##### Provided material #####

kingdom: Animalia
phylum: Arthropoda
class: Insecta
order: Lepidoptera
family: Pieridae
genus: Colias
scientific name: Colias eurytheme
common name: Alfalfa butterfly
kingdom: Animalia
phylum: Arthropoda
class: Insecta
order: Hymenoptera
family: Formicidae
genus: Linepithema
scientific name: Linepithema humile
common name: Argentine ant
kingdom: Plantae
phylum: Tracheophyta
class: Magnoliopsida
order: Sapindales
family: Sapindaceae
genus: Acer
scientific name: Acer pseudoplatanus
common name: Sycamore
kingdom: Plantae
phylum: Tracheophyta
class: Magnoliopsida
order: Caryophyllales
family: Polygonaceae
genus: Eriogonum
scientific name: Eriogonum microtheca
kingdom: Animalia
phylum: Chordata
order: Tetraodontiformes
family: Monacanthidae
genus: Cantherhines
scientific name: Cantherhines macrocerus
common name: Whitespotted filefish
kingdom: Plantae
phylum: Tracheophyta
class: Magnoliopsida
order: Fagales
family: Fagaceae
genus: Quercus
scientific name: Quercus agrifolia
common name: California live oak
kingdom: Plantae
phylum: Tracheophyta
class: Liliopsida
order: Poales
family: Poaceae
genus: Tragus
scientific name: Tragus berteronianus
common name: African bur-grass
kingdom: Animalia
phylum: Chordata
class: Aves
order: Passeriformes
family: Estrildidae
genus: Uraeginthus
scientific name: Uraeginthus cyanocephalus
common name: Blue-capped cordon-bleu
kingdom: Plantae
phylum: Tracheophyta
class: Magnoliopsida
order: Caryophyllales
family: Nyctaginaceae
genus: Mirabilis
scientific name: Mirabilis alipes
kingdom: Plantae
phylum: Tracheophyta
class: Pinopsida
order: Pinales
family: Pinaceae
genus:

#####

**Given exercise**
Count the lines in the entries that contain the word "common" and reply with that number alone.

**Result of the task**
7